ALEA project aims at achieving complete and accurate life time models for electrical drives and the realisation of a test bed that is able to validate these models by applying multiple age accelerating stresses and to realize the on-line tests of the machine drive under different operating conditions.

Regarding the short-term impacts, the initial technology review will thoroughly analyse the state of the art regarding lifetime models and reliability of drives. Such studies, which today have never been conducted in too much detail or applied to generic life models (applicable for a wide range of electrical machines) represent a considerable improvement in terms of progress beyond the state of the art. Designers and manufacturers of electrical machines would benefit greatly from such models.

The results from this investigation are predicted to give also a higher level understanding of these phenomena and will also result in the current design, manufacturing and assembly procedures to be improved.

The main output in terms of lifetime modelling of electrical drives will be the creation of an accurate combined life model. This will result in considerable improvement on the understanding of the mechanisms of failures of electrical drives. This is projected to have a huge impact on the design of electrical drives. The application of comprehensive lifetime model to the design procedures of electrical drives will improve reliability of electrical drives, which for the aerospace sector has always been a main limiting factor.

In fact, this project will enable highly improved design methodologies that will reduce the risk of insulation degradation. One expected outcome will be the improvement of geometrical positioning of impregnation compounds in order to reduce insulation degradation including degradation due to PDs. The project will also have impact on the industrial process for realising motors. As a matter a fact, the capability of motors to avoid PD effects is greatly affected by the industrial process of automated winding. Such improvements in reliability will result in a considerable help for European motor and drive manufacturers to improve their products and thus become more competitive world-wide.

Having more reliable and higher performing motor drives could aid European institutions in the race against the ever-increasing Asian market.

The procedures to realise the test bed, the data acquisition software and the post-processing software that was developed during the project will be helpful to further push the limits of testing of electrical drives. Moreover, the test of actual motors and the data acquired will constitute a database that will improve the existing knowledge of life time models.

The ability to modify the actual voltage waveform characteristics of the converter driving the motor under test, in conjunction with the other test facilities, constitutes a great improvement on the existing testing methodology, that usually imply off-line accelerated testing of the twisted pairs. The ability of the test set-up to look at different technologies of motors is also an asset that will improve the understanding of failure mechanisms related to specific motor technologies.
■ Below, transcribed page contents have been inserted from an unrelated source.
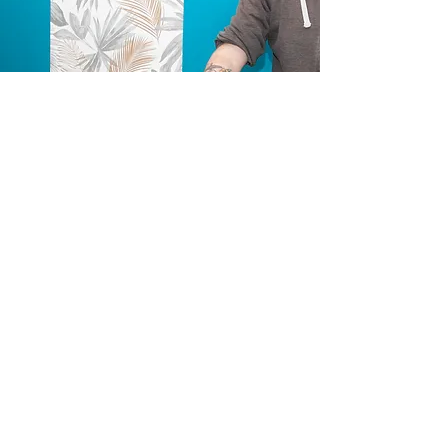
Tarification
Magnétisme / Charles-Antoine
Bourbon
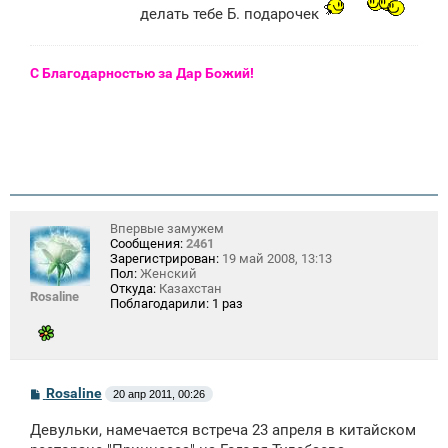
делать тебе Б. подарочек
С Благодарностью за Дар Божий!
Впервые замужем
Сообщения:
2461
Зарегистрирован:
19 май 2008, 13:13
Пол:
Женский
Откуда:
Казахстан
Rosaline
Поблагодарили:
1 раз
С
Rosaline
20 апр 2011, 00:26
о
о
Девульки, намечается встреча 23 апреля в китайском
б
щ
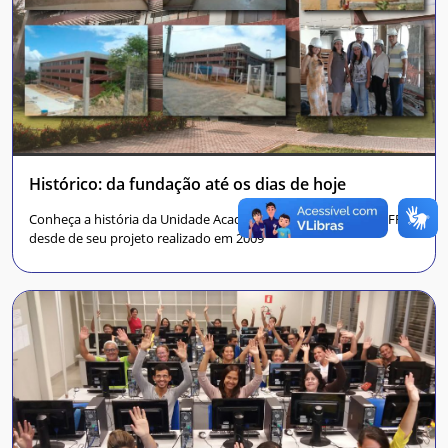
Histórico: da fundação até os dias de hoje
Conheça a história da Unidade Acadêmica Especializada da UFRN,
desde de seu projeto realizado em 2009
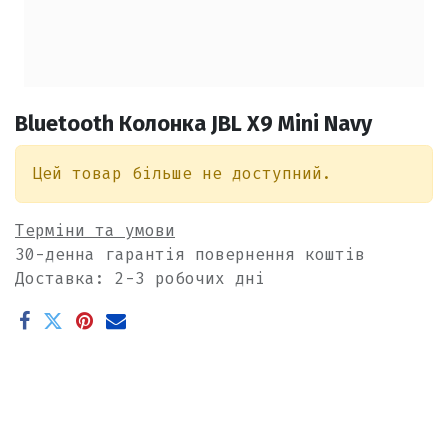
Bluetooth Колонка JBL X9 Mini Navy
Цей товар більше не доступний.
Терміни та умови
30-денна гарантія повернення коштів
Доставка: 2-3 робочих дні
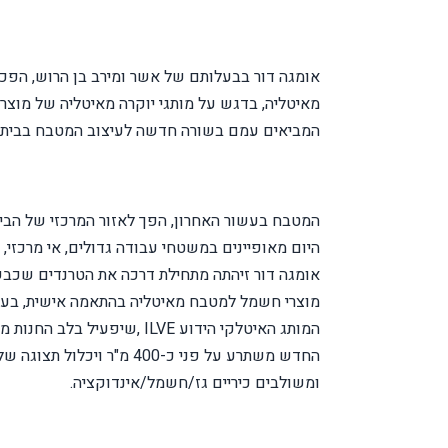
מאיטליה, בדגש על מותגי יוקרה מאיטליה של מוצ
המביאים עמם בשורה חדשה לעיצוב המטבח בבית
המטבח בעשור האחרון, הפך לאזור המרכזי של הבית
היום מאופיינים במשטחי עבודה גדולים, אי מרכז
אומגה דור זיהתה מתחילת דרכה את הטרנדים שכבשו
מוצרי חשמל למטבח מאיטליה בהתאמה אישית, בעיצו
המותג האיטלקי הידוע
ILVE
,שיפעיל בלב החנות מ
החדש משתרע על פני כ-400 מ"
ומשולבים כיריים גז/חשמל/אינדוקציה.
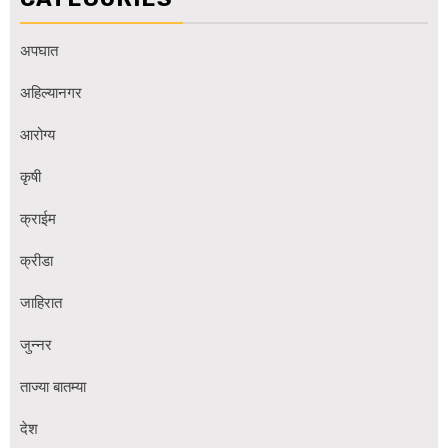
अपघात
अहिल्यानगर
आरोग्य
कृषी
क्राईम
क्रीडा
जाहिरात
जुन्नर
ताज्या बातम्या
देश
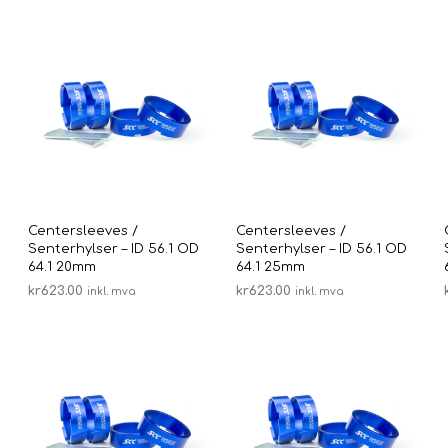
Centersleeves /
Centersleeves /
Senterhylser – ID 56.1 OD
Senterhylser – ID 56.1 OD
64.1 20mm
64.1 25mm
kr
623.00
kr
623.00
inkl. mva
inkl. mva
LEGG I HANDLEKURV
LEGG I HANDLEKURV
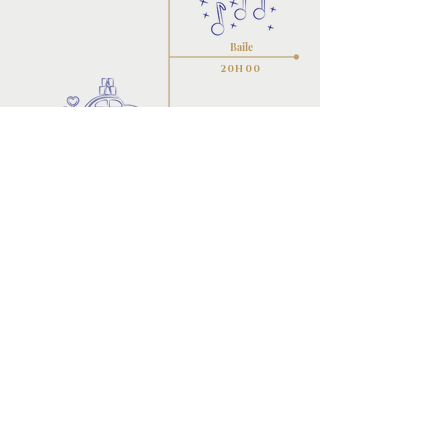
Baile
20H00
Despedida
01H30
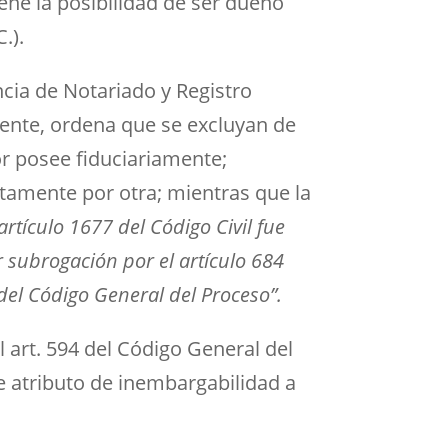
ene la posibilidad de ser dueño
.).
cia de Notariado y Registro
ente, ordena que se excluyan de
or posee fiduciariamente;
itamente por otra; mientras que la
rtículo 1677 del Código Civil fue
 subrogación por el artículo 684
 del Código General del Proceso”.
l art. 594 del Código General del
e atributo de inembargabilidad a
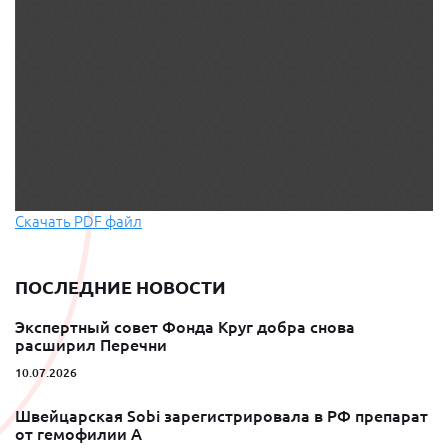
Скачать PDF файл
ПОСЛЕДНИЕ НОВОСТИ
Экспертный совет Фонда Круг добра снова
расширил Перечни
10.07.2026
Швейцарская Sobi зарегистрировала в РФ препарат
от гемофилии A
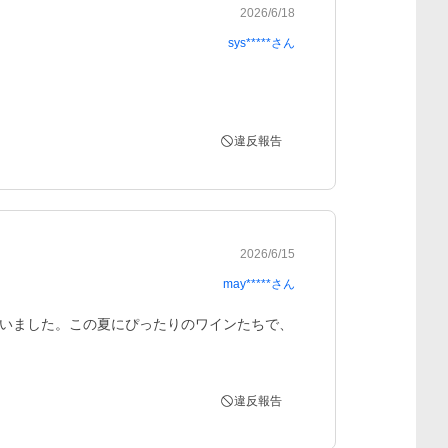
2026/6/18
sys*****
さん
違反報告
2026/6/15
may*****
さん
いました。この夏にぴったりのワインたちで、
違反報告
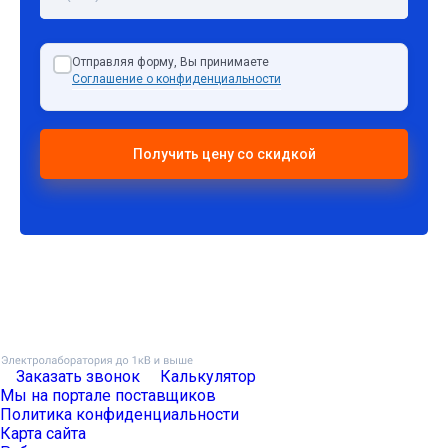
Отправляя форму, Вы принимаете
Соглашение о конфиденциальности
Заказать звонок
Калькулятор
Мы на портале поставщиков
Политика конфиденциальности
Карта сайта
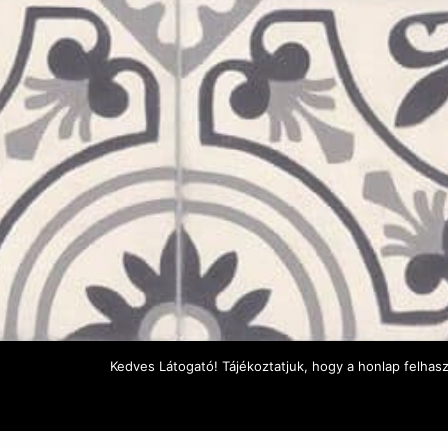
Kedves Látogató! Tájékoztatjuk, hogy a honlap felhas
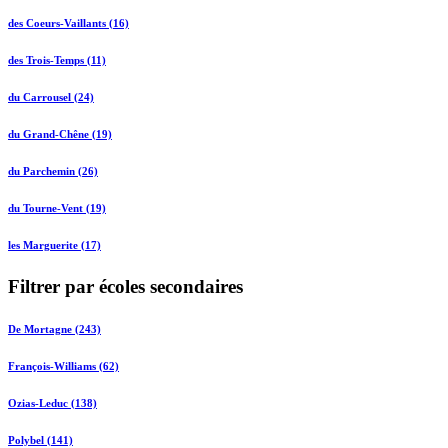
des Coeurs-Vaillants (16)
des Trois-Temps (11)
du Carrousel (24)
du Grand-Chêne (19)
du Parchemin (26)
du Tourne-Vent (19)
les Marguerite (17)
Filtrer par écoles secondaires
De Mortagne (243)
François-Williams (62)
Ozias-Leduc (138)
Polybel (141)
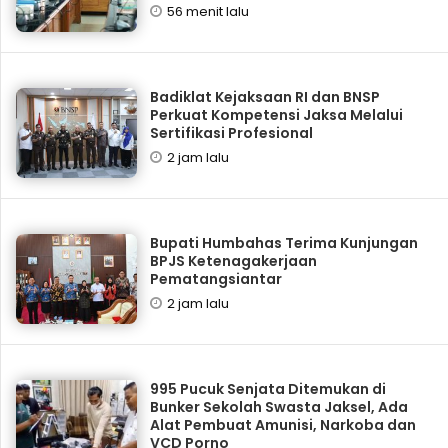
56 menit lalu
Badiklat Kejaksaan RI dan BNSP
Perkuat Kompetensi Jaksa Melalui
Sertifikasi Profesional
2 jam lalu
Bupati Humbahas Terima Kunjungan
BPJS Ketenagakerjaan
Pematangsiantar
2 jam lalu
995 Pucuk Senjata Ditemukan di
Bunker Sekolah Swasta Jaksel, Ada
Alat Pembuat Amunisi, Narkoba dan
VCD Porno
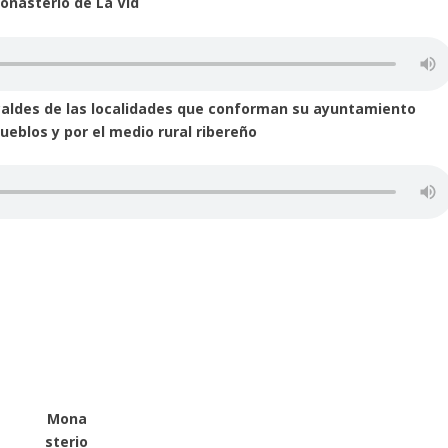
Monasterio de La Vid
alcaldes de las localidades que conforman su ayuntamiento
ueblos y por el medio rural ribereño
Mona
sterio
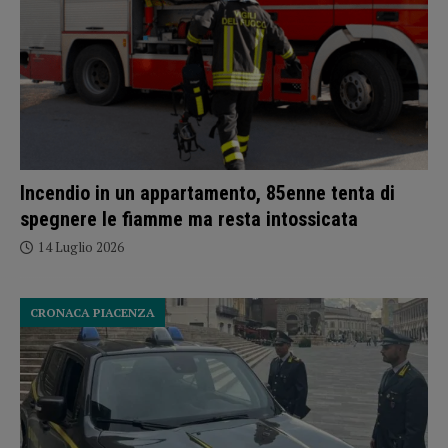
Incendio in un appartamento, 85enne tenta di
spegnere le fiamme ma resta intossicata
14 Luglio 2026
CRONACA PIACENZA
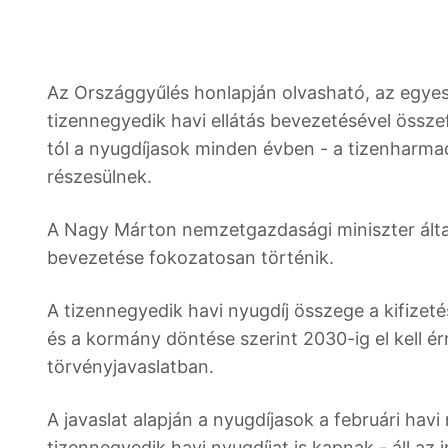
Az Országgyűlés honlapján olvasható, az egyes
tizennegyedik havi ellátás bevezetésével össze
tól a nyugdíjasok minden évben - a tizenharmad
részesülnek.
A Nagy Márton nemzetgazdasági miniszter által j
bevezetése fokozatosan történik.
A tizennegyedik havi nyugdíj összege a kifizet
és a kormány döntése szerint 2030-ig el kell é
törvényjavaslatban.
A javaslat alapján a nyugdíjasok a februári hav
tizennegyedik havi nyugdíjat is kapnak - áll az 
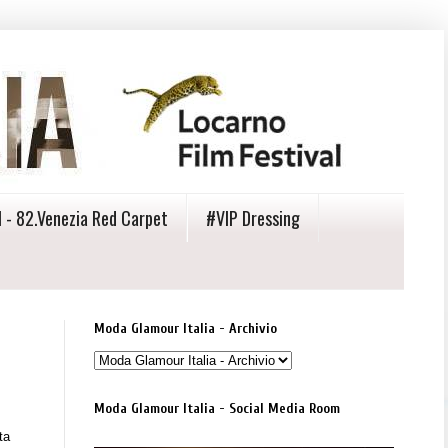
 - 82.Venezia Red Carpet
#VIP Dressing
Moda Glamour Italia - Archivio
Moda Glamour Italia - Social Media Room
ta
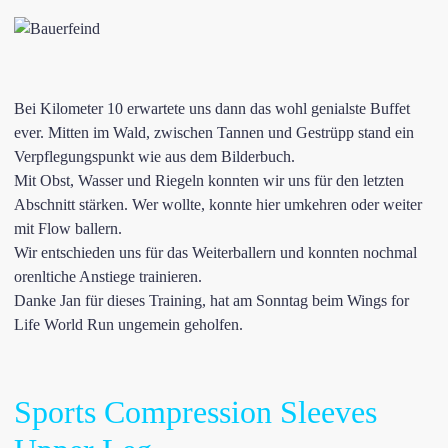
Bei Kilometer 10 erwartete uns dann das wohl genialste Buffet
ever. Mitten im Wald, zwischen Tannen und Gestrüpp stand ein
Verpflegungspunkt wie aus dem Bilderbuch.
Mit Obst, Wasser und Riegeln konnten wir uns für den letzten
Abschnitt stärken. Wer wollte, konnte hier umkehren oder weiter
mit Flow ballern.
Wir entschieden uns für das Weiterballern und konnten nochmal
orenltiche Anstiege trainieren.
Danke Jan für dieses Training, hat am Sonntag beim Wings for
Life World Run ungemein geholfen.
Sports Compression Sleeves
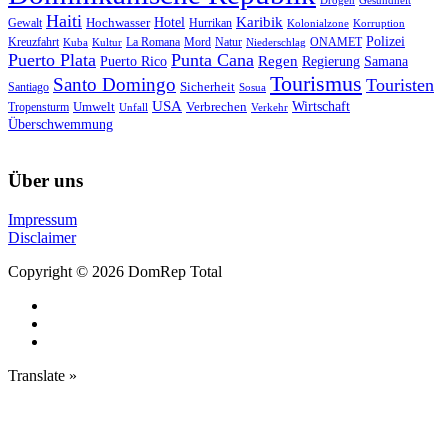
Drogen
Gesundheit
Haiti
Hotel
Karibik
Hochwasser
Gewalt
Hurrikan
Kolonialzone
Korruption
Polizei
Natur
ONAMET
Kreuzfahrt
Kuba
Kultur
La Romana
Mord
Niederschlag
Puerto Plata
Punta Cana
Regen
Puerto Rico
Regierung
Samana
Tourismus
Santo Domingo
Touristen
Sicherheit
Santiago
Sosua
USA
Umwelt
Wirtschaft
Tropensturm
Verbrechen
Unfall
Verkehr
Überschwemmung
Über uns
Impressum
Disclaimer
Copyright © 2026 DomRep Total
Translate »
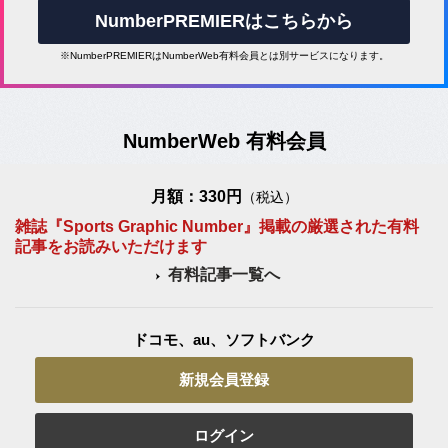
NumberPREMIERはこちらから
※NumberPREMIERはNumberWeb有料会員とは別サービスになります。
NumberWeb 有料会員
月額：330円
（税込）
雑誌『Sports Graphic Number』掲載の厳選された有料
記事をお読みいただけます
有料記事一覧へ
ドコモ、au、ソフトバンク
新規会員登録
ログイン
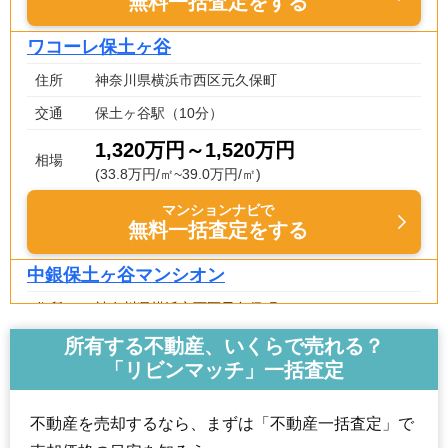
無料一括査定をする
ワコーレ保土ヶ谷
住所
神奈川県横浜市西区元久保町
交通
保土ヶ谷駅（10分）
1,320万円～1,520万円
相場
(33.8万円/㎡~39.0万円/㎡)
マンションナビで
無料一括査定をする
中銀保土ヶ谷マンシオン
住所
神奈川県横浜市西区元久保町
交通
保土ヶ谷駅（9分）
所有する不動産、いくらで売れる？
「リビンマッチ」一括査定
2,530万円～2,730万円
相場
(41.5万円/㎡~44.8万円/㎡)
不動産を売却するなら、まずは「不動産一括査定」で
マンションナビで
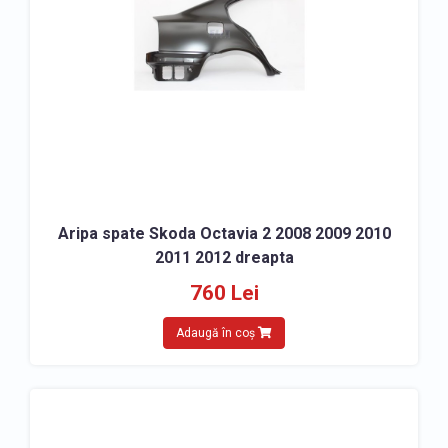
Aripa spate Skoda Octavia 2 2008 2009 2010
2011 2012 dreapta
760 Lei
Adaugă în coș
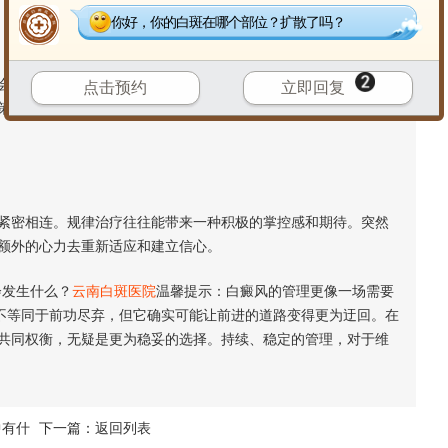
你好，你的白斑在哪个部位？扩散了吗？
让情况变得复杂。皮肤对之前方案的反应性可能发生改变，这
点击预约
立即回复
策略。这或许需要更长的观察期和方案摸索时间，无形中增加了
密相连。规律治疗往往能带来一种积极的掌控感和期待。突然
额外的心力去重新适应和建立信心。
发生什么？
云南白斑医院
温馨提示：白癜风的管理更像一场需要
虽不等同于前功尽弃，但它确实可能让前进的道路变得更为迂回。在
共同权衡，无疑是更为稳妥的选择。持续、稳定的管理，对于维
中有什
下一篇：
返回列表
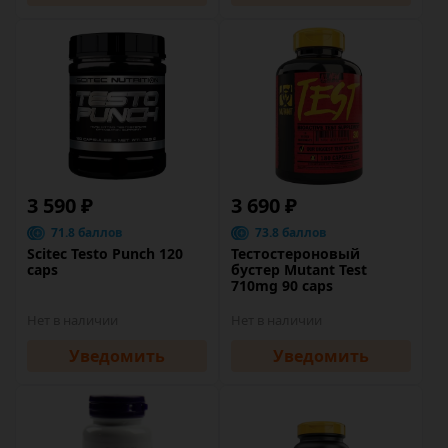
3 590 ₽
3 690 ₽
71.8 баллов
73.8 баллов
Scitec Testo Punch 120
Тестостероновый
caps
бустер Mutant Test
710mg 90 caps
Нет в наличии
Нет в наличии
Уведомить
Уведомить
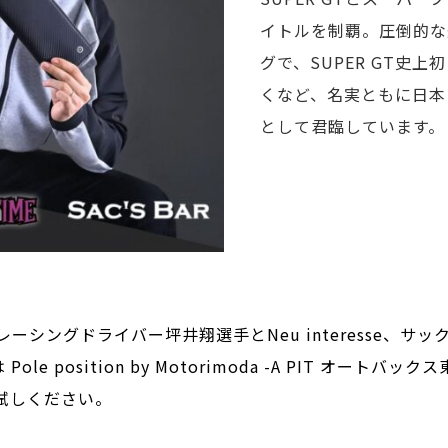
イトルを制覇。圧倒的な
グで、SUPER GT史
くなど、名実ともに日本
として君臨しています。
ーシングドライバー坪井翔選手とNeu interesse、サ
Pole position by Motorimoda -A PIT オート
試しください。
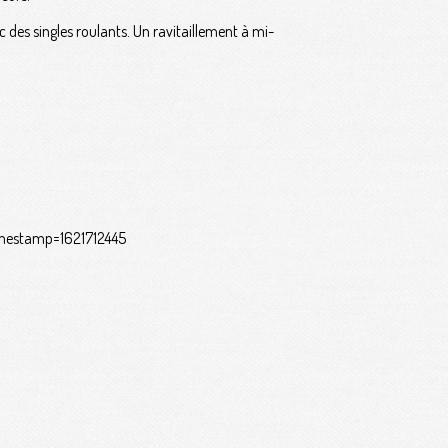
c des singles roulants. Un ravitaillement à mi-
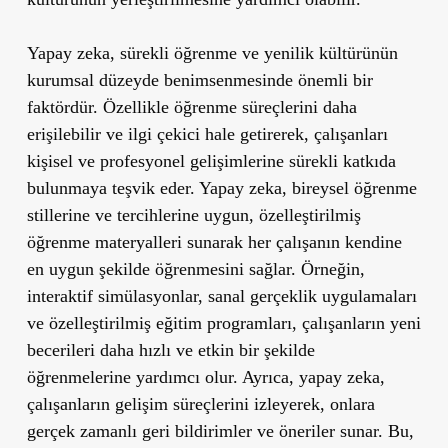
Yapay zeka, sürekli öğrenme ve yenilik kültürünün
kurumsal düzeyde benimsenmesinde önemli bir
faktördür. Özellikle öğrenme süreçlerini daha
erişilebilir ve ilgi çekici hale getirerek, çalışanları
kişisel ve profesyonel gelişimlerine sürekli katkıda
bulunmaya teşvik eder. Yapay zeka, bireysel öğrenme
stillerine ve tercihlerine uygun, özelleştirilmiş
öğrenme materyalleri sunarak her çalışanın kendine
en uygun şekilde öğrenmesini sağlar. Örneğin,
interaktif simülasyonlar, sanal gerçeklik uygulamaları
ve özelleştirilmiş eğitim programları, çalışanların yeni
becerileri daha hızlı ve etkin bir şekilde
öğrenmelerine yardımcı olur. Ayrıca, yapay zeka,
çalışanların gelişim süreçlerini izleyerek, onlara
gerçek zamanlı geri bildirimler ve öneriler sunar. Bu,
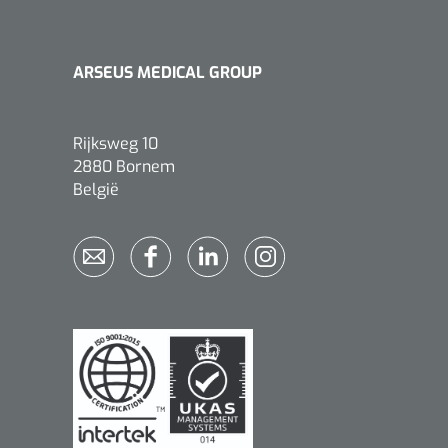
ARSEUS MEDICAL GROUP
Rijksweg 10
2880 Bornem
België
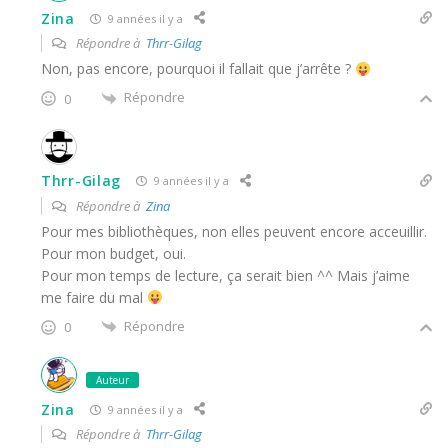
Zina
9 années il y a
Répondre à
Thrr-Gilag
Non, pas encore, pourquoi il fallait que j’arrête ?
Répondre
0
Thrr-Gilag
9 années il y a
Répondre à
Zina
Pour mes bibliothèques, non elles peuvent encore acceuillir.
Pour mon budget, oui.
Pour mon temps de lecture, ça serait bien ^^ Mais j’aime
me faire du mal
Répondre
0
Auteur
Zina
9 années il y a
Répondre à
Thrr-Gilag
The long-term impacts of the project are related to the new power devices that are being researched and tested by the inverters’ manufacturers. In fact, the constant pursuit of the maximum efficiency and power density, in addition to the increasing requirements of the control system, have forced the designer to increase the power devices’ switching frequencies. In this framework, the machines are subjected to extremely high voltage stresses, whose effects in real operating conditions have not been assessed yet. As a matter of fact, the impact of the work from this proposal will be critical for motor manufacturers that can optimize their design workflow depending on the expected lifetime of the machine.

In order to spread the knowledge and results generated during the ALEA project the relevant results were submitted to international conference or journal with high reputation inside the scientific community, such IEEE, IES or IAS journals and conferences.